Ttest_1sampResult(statistic=array([-3.89669231]), pvalue=array([ 0.00010577]))

In [293]:
stats.ttest_1samp(a=population_months,
               popmean=spec_avg.loc['Computer Engineering - SP', 'Average time'])

Ttest_1sampResult(statistic=array([-7.14804114]), pvalue=array([  2.00308538e-12]))

In [294]:
stats.ttest_1samp(a=population_months,
               popmean=spec_avg.loc['Computer Science Theory', 'Average time'])

Ttest_1sampResult(statistic=array([ 9.75897278]), pvalue=array([  2.54311520e-21]))

In [295]:
stats.ttest_1samp(a=population_months,
               popmean=spec_avg.loc['Data Analytics', 'Average time'])
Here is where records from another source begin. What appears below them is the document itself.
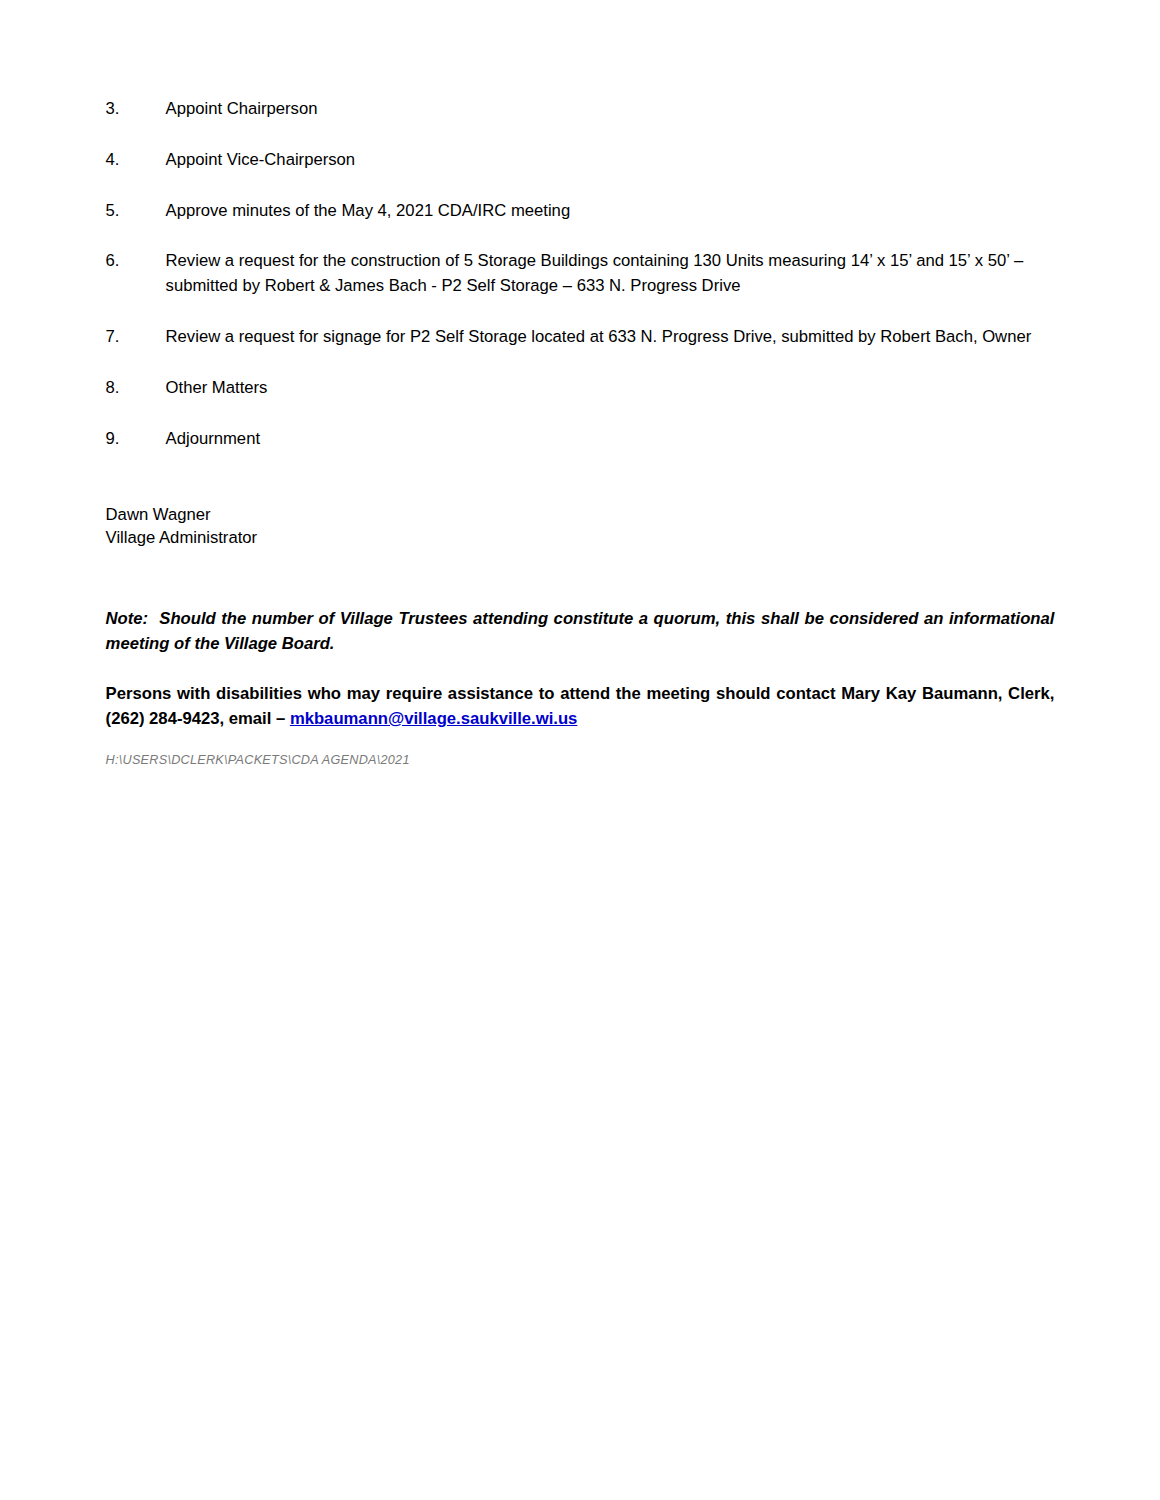3. Appoint Chairperson
4. Appoint Vice-Chairperson
5. Approve minutes of the May 4, 2021 CDA/IRC meeting
6. Review a request for the construction of 5 Storage Buildings containing 130 Units measuring 14’ x 15’ and 15’ x 50’ – submitted by Robert & James Bach - P2 Self Storage – 633 N. Progress Drive
7. Review a request for signage for P2 Self Storage located at 633 N. Progress Drive, submitted by Robert Bach, Owner
8. Other Matters
9. Adjournment
Dawn Wagner
Village Administrator
Note: Should the number of Village Trustees attending constitute a quorum, this shall be considered an informational meeting of the Village Board.
Persons with disabilities who may require assistance to attend the meeting should contact Mary Kay Baumann, Clerk, (262) 284-9423, email – mkbaumann@village.saukville.wi.us
H:\USERS\DCLERK\PACKETS\CDA AGENDA\2021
Ttest_1sampResult(statistic=array([ 14.31086114]), pvalue=array([  1.76052055e-41]))

In [296]:
stats.ttest_1samp(a=population_months,
               popmean=spec_avg.loc['Foundations of Software', 'Average time'])
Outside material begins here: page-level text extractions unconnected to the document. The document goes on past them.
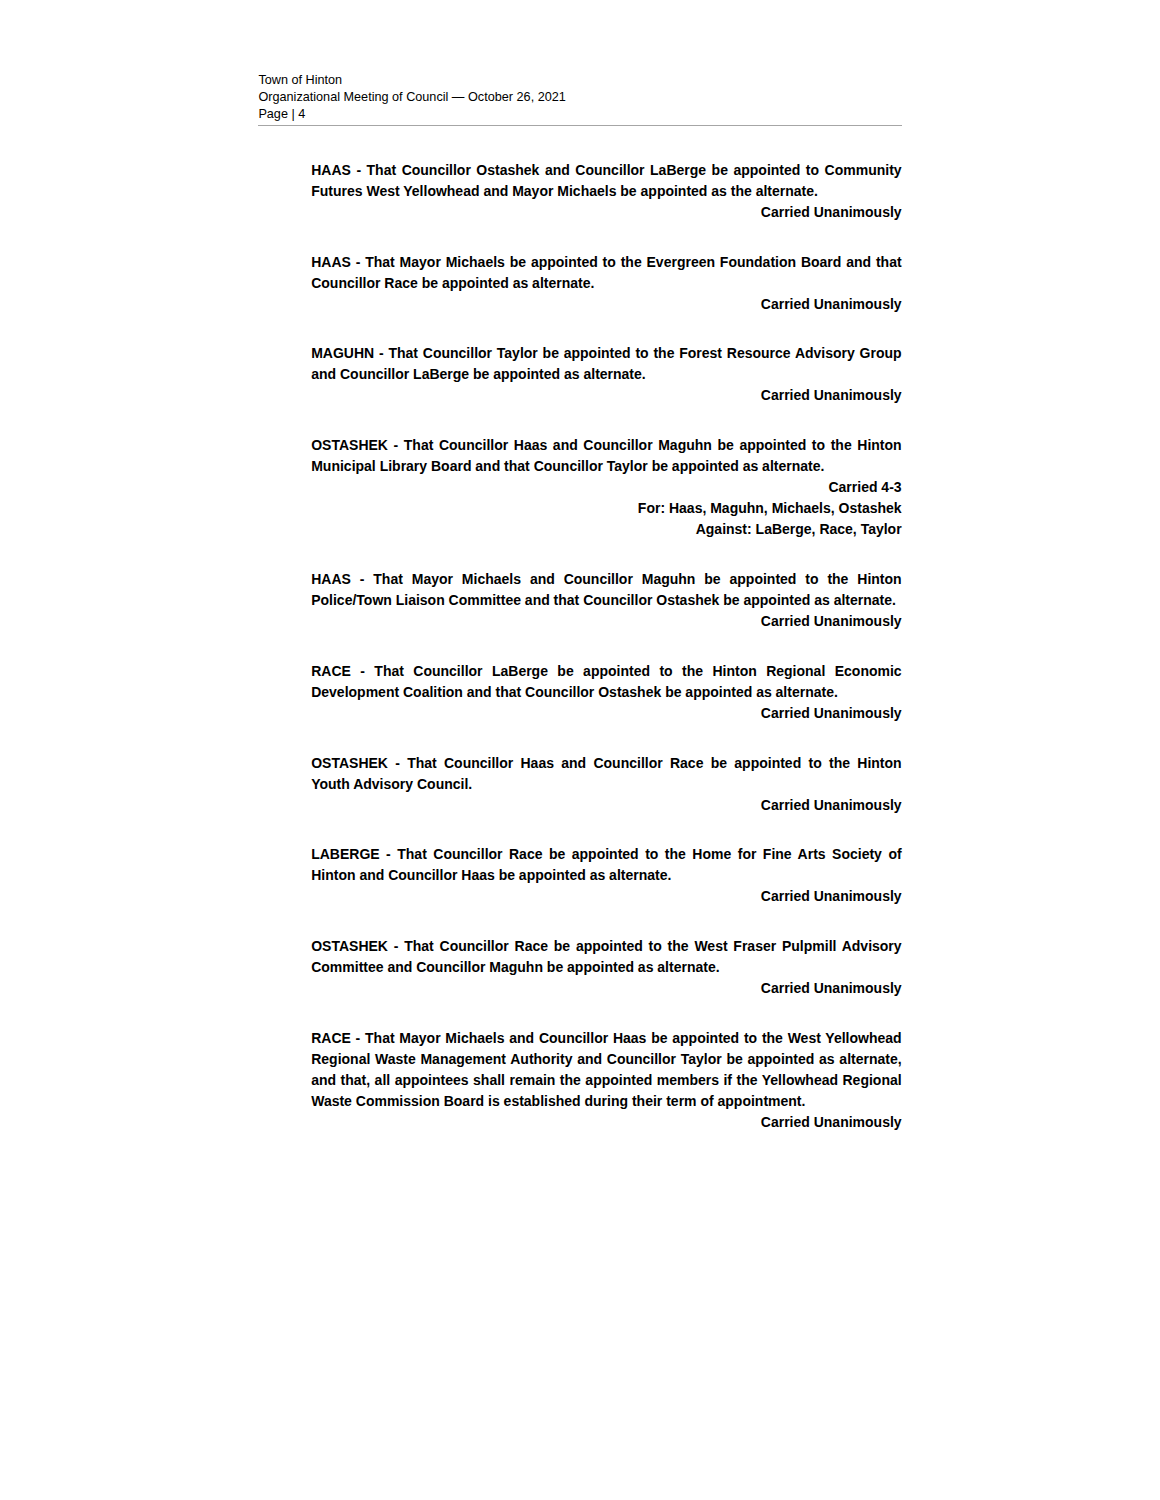Town of Hinton
Organizational Meeting of Council — October 26, 2021
Page | 4
HAAS - That Councillor Ostashek and Councillor LaBerge be appointed to Community Futures West Yellowhead and Mayor Michaels be appointed as the alternate.
Carried Unanimously
HAAS - That Mayor Michaels be appointed to the Evergreen Foundation Board and that Councillor Race be appointed as alternate.
Carried Unanimously
MAGUHN - That Councillor Taylor be appointed to the Forest Resource Advisory Group and Councillor LaBerge be appointed as alternate.
Carried Unanimously
OSTASHEK - That Councillor Haas and Councillor Maguhn be appointed to the Hinton Municipal Library Board and that Councillor Taylor be appointed as alternate.
Carried 4-3
For: Haas, Maguhn, Michaels, Ostashek
Against: LaBerge, Race, Taylor
HAAS - That Mayor Michaels and Councillor Maguhn be appointed to the Hinton Police/Town Liaison Committee and that Councillor Ostashek be appointed as alternate.
Carried Unanimously
RACE - That Councillor LaBerge be appointed to the Hinton Regional Economic Development Coalition and that Councillor Ostashek be appointed as alternate.
Carried Unanimously
OSTASHEK - That Councillor Haas and Councillor Race be appointed to the Hinton Youth Advisory Council.
Carried Unanimously
LABERGE - That Councillor Race be appointed to the Home for Fine Arts Society of Hinton and Councillor Haas be appointed as alternate.
Carried Unanimously
OSTASHEK - That Councillor Race be appointed to the West Fraser Pulpmill Advisory Committee and Councillor Maguhn be appointed as alternate.
Carried Unanimously
RACE - That Mayor Michaels and Councillor Haas be appointed to the West Yellowhead Regional Waste Management Authority and Councillor Taylor be appointed as alternate, and that, all appointees shall remain the appointed members if the Yellowhead Regional Waste Commission Board is established during their term of appointment.
Carried Unanimously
Ttest_1sampResult(statistic=array([-16.25181787]), pvalue=array([  1.83863912e-51]))

In [297]:
stats.ttest_1samp(a=population_months,
               popmean=spec_avg.loc['Information Security - SP', 'Average time'])

Ttest_1sampResult(statistic=array([-5.84750161]), pvalue=array([  7.29779673e-09]))

In [298]:
stats.ttest_1samp(a=population_months,
               popmean=spec_avg.loc['Internet Information Systems', 'Average time'])

Ttest_1sampResult(statistic=array([ 9.75897278]), pvalue=array([  2.54311520e-21]))

In [299]:
stats.ttest_1samp(a=population_months,
               popmean=spec_avg.loc['Internet computing', 'Average time'])

Ttest_1sampResult(statistic=array([-11.54386476]), pvalue=array([  1.34006809e-28]))

In [300]:
stats.ttest_1samp(a=population_months,
               popmean=spec_avg.loc['Service science', 'Average time'])

Ttest_1sampResult(statistic=array([-12.09009136]), pvalue=array([  5.34384068e-31]))

In [301]:
stats.ttest_1samp(a=population_months,
               popmean=spec_avg.loc['Signals, Images and Interfaces', 'Average time'])

Ttest_1sampResult(statistic=array([-17.5523574]), pvalue=array([  1.69195354e-58]))

In [302]:
stats.ttest_1samp(a=population_months,
               popmean=spec_avg.loc['Software Systems', 'Average time'])

Ttest_1sampResult(statistic=array([-3.09341789]), pvalue=array([ 0.00204822]))

The p-value for Software Systems is the highest of all p-values, which means it's the specialization with the most significant difference. Although, since this value is very small, it makes very little difference to consider the specialization when it comes to the average time spent at EPFL as a master student.